A0200
Title: Multiway-SIR for longitudinal multi-table data integration
Authors: Valerie Sautron - INRA (France)
Marie Chavent - Bordeaux University (France)
Nathalie Viguerie - INSERM (France)
Nathalie Villa-Vialaneix - INRA (France) [presenting]
Abstract: An extension of DUAL-STATIS to the sliced-inverse regression (SIR) framework is proposed to analyze multi-table datasets with respect to a numeric variable of interest. The method is designed to analyze the case where a data set $\mathbf{X}$, which corresponds to a set of $p$ variables measured $T$ times on the same $n$ subjects is related to a real target variable $\mathbf{y}$, measured on the same $n$ subjects. The approach is an exploratory method which aims at understanding the evolution of the relation between $\mathbf{X}$ and $\mathbf{y}$ through time.

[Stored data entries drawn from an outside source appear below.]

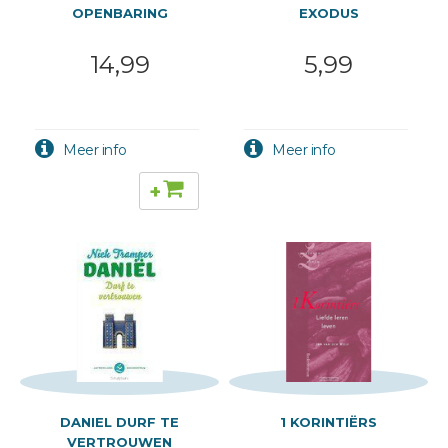
OPENBARING
EXODUS
14,99
5,99
+
DANIEL DURF TE
1 KORINTIËRS
VERTROUWEN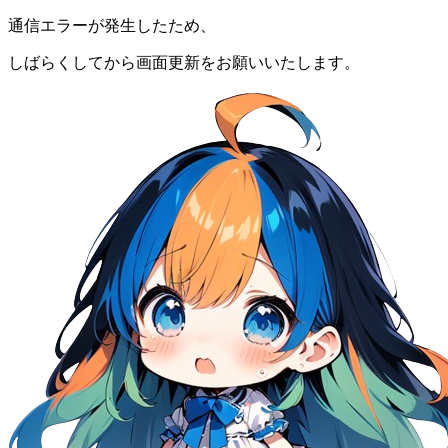
通信エラーが発生したため、
しばらくしてから画面更新をお願いいたします。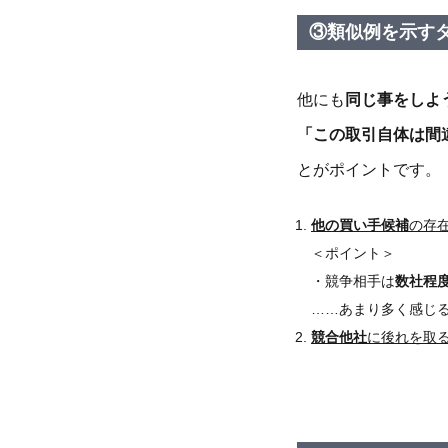
③類似例を示す
他にも
同じ事をしよ
「この取引自体は間
とがポイントです。
他の買い手候補
の存
＜ポイント＞
・競争相手は
数社程
……あまり多く感じ
競合他社
に後れを取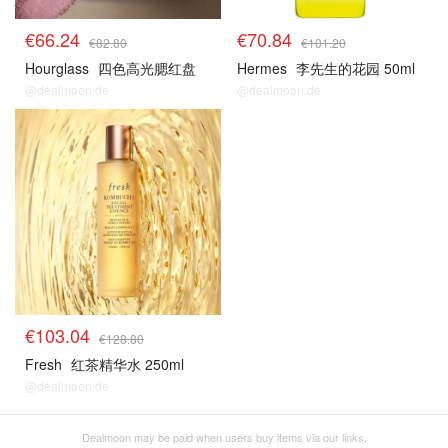
€66.24
€70.84
€82.80
€101.20
Hourglass
四色高光腮红盘
Hermes
李先生的花园 50ml
@dealmoon.de
@dealmoon.de
€103.04
€128.80
Fresh
红茶精华水 250ml
@dealmoon.de
Dealmoon may be paid when users buy items via our links.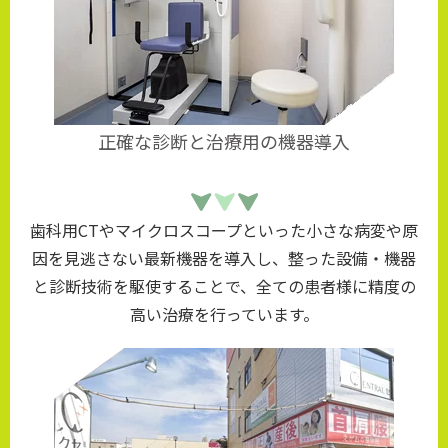
正確な診断と治療用の機器導入
歯科用CTやマイクロスコープといった小さな病変や原
因を見逃さない最新機器を導入し、整った設備・機器
と診断技術を駆使することで、全ての患者様に精度の
高い治療を行っています。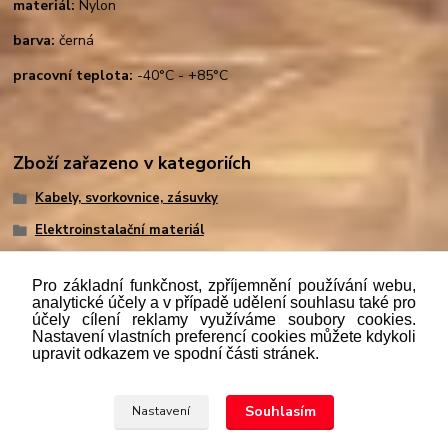
materiál:
Nylon
barva:
černá
pracovní teplota:
-40°C - +85°C
Zboží zařazeno v kategoriích
Kabely, svorkovnice, zásuvky
Elektroinstalační materiál
Pro základní funkčnost, zpříjemnění používání webu,
analytické účely a v případě udělení souhlasu také pro
účely cílení reklamy využíváme soubory cookies.
"
Podle
zákona č. 112/mmmmm2016 Sb. o evidenci tržeb je
Nastavení vlastních preferencí cookies můžete kdykoli
prodávající povinen vystavit kupujícímu účtenku. Zároveň je
upravit odkazem ve spodní části stránek.
povinen zaevidovat přijatou tržbu u správce daně online; v
případě technického výpadku pak nejpozději do 48 hodin.“
Souhlasím
Nastavení
Upravit sběr cookies.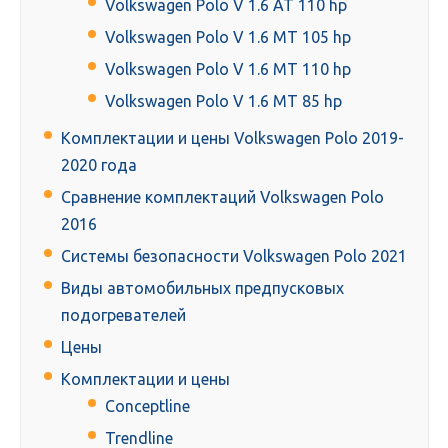
Volkswagen Polo V 1.6 AT 110 hp
Volkswagen Polo V 1.6 MT 105 hp
Volkswagen Polo V 1.6 MT 110 hp
Volkswagen Polo V 1.6 MT 85 hp
Комплектации и цены Volkswagen Polo 2019-
2020 года
Сравнение комплектаций Volkswagen Polo
2016
Системы безопасности Volkswagen Polo 2021
Виды автомобильных предпусковых
подогревателей
Цены
Комплектации и цены
Conceptline
Trendline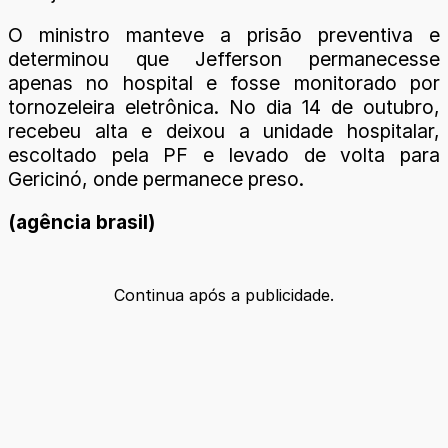
O ministro manteve a prisão preventiva e
determinou que Jefferson permanecesse
apenas no hospital e fosse monitorado por
tornozeleira eletrônica. No dia 14 de outubro,
recebeu alta e deixou a unidade hospitalar,
escoltado pela PF e levado de volta para
Gericinó, onde permanece preso.
(agência brasil)
Continua após a publicidade.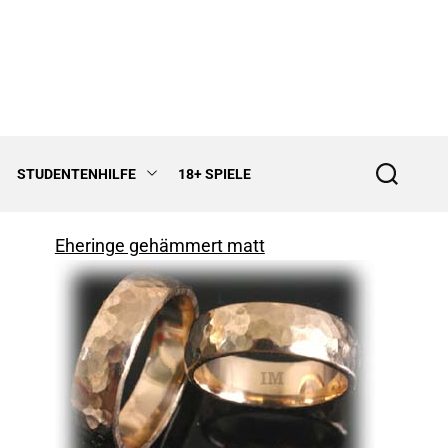
STUDENTENHILFE
18+ SPIELE
S
e
a
r
Eheringe gehämmert matt
c
h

The method proceeds in two steps: 1) an inter-structure analysis studies the resemblance between the different time steps by computing similarities between estimates of the covariance of the mean of $\mathbf{X}_{..t}$ conditional to $\mathbf{y}$. Similarly to SIR, the conditional expectation is estimated by slicing the range of $\mathbf{y}$. The result of this analysis is a compromise covariance matrix $\Gamma^c$, which captures a compromise correlation structure of $\mathbb{E}(\mathbf{X}_{..t}|y)$ over $t$; 2) an intra-structure analysis which is a generalized PCA of the compromise. This second step results in graphical outputs which can be used to explore the covariance structure between variables and time steps conditional to $\mathbf{y}$. The method is illustrated on a real problem related to the consequences of a low calorie diet on obese persons in which the target variable of interest is the weight gain/loss.